On his radio show in May, Huckabee criticized the "short-sighted" opponents of Common Core, saying that "parents and people involved in their local schools should let it be known that core standards are valuable, and they're not something to be afraid of — they are something to embrace."

Later that month, though, he said on his Facebook page that the critics of Common Core misunderstood him.

"My statement on the Common Core has been misconstrued," Huckabee wrote. "While I believe such standards make sense for public schools in math and English, I support parents' freedom of choice to educate their children however they want, including homeschooling, regardless of the standards that are applied in a public school setting."

A couple of weeks later, though, he wrote a June 3 letter to Oklahoma legislators urging them to adopt Common Core. He wrote that the standards have been "near and dear to my heart" since his time as governor of Arkansas, and he found criticisms of the standards "disturbing."

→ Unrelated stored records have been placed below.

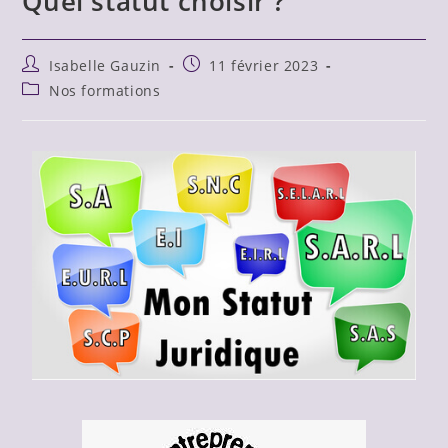
Quel statut choisir ?
Isabelle Gauzin
11 février 2023
Nos formations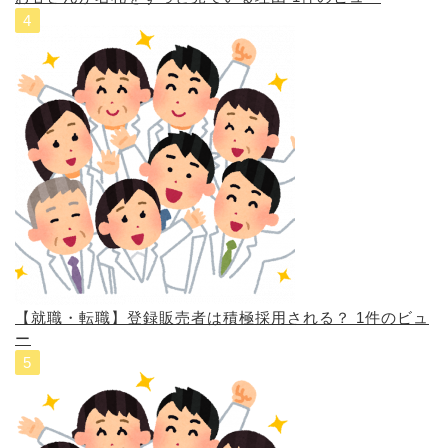
【就職・転職】登録販売者は積極採用される？
1件のビュ
ー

"Like many of you, I've heard the argument these standards 'threaten local control' of what's being taught in Oklahoma classrooms," Huckabee wrote. "Speaking from one conservative to another, let me assure you this simply is not true. States and local school districts will determine how they want to teach kids, what curriculum to use, and which textbooks to use." [Emphasis in original.]

Besides the monologue, Huckabee devoted a lengthy segment of his show discussing Common Core with three critics of the standards: Julie Craig, a parent who began homeschooling because of her disappointment with Common Core, Carol Burris, a New York principal who once supported Common Core but is now opposed, and Ethan Young, a Tennessee high school senior whose anti-Common Core speech at a school board meeting went viral on YouTube.

While many critics of the Common Core will likely welcome Huckabee to their side, some of these critics will surely disagree with all of Huckabee's diagnosis of the problem. Huckabee appears to be critical of the implementation of the Common Core while supportive of the standards themselves.

While Huckabee says that Common Core has become a "perversion of the original goal," other critics argue that the standards themselves are part of the problem. The standards are inferior to some existing standards, they argue, and use experimental, untested teaching methods.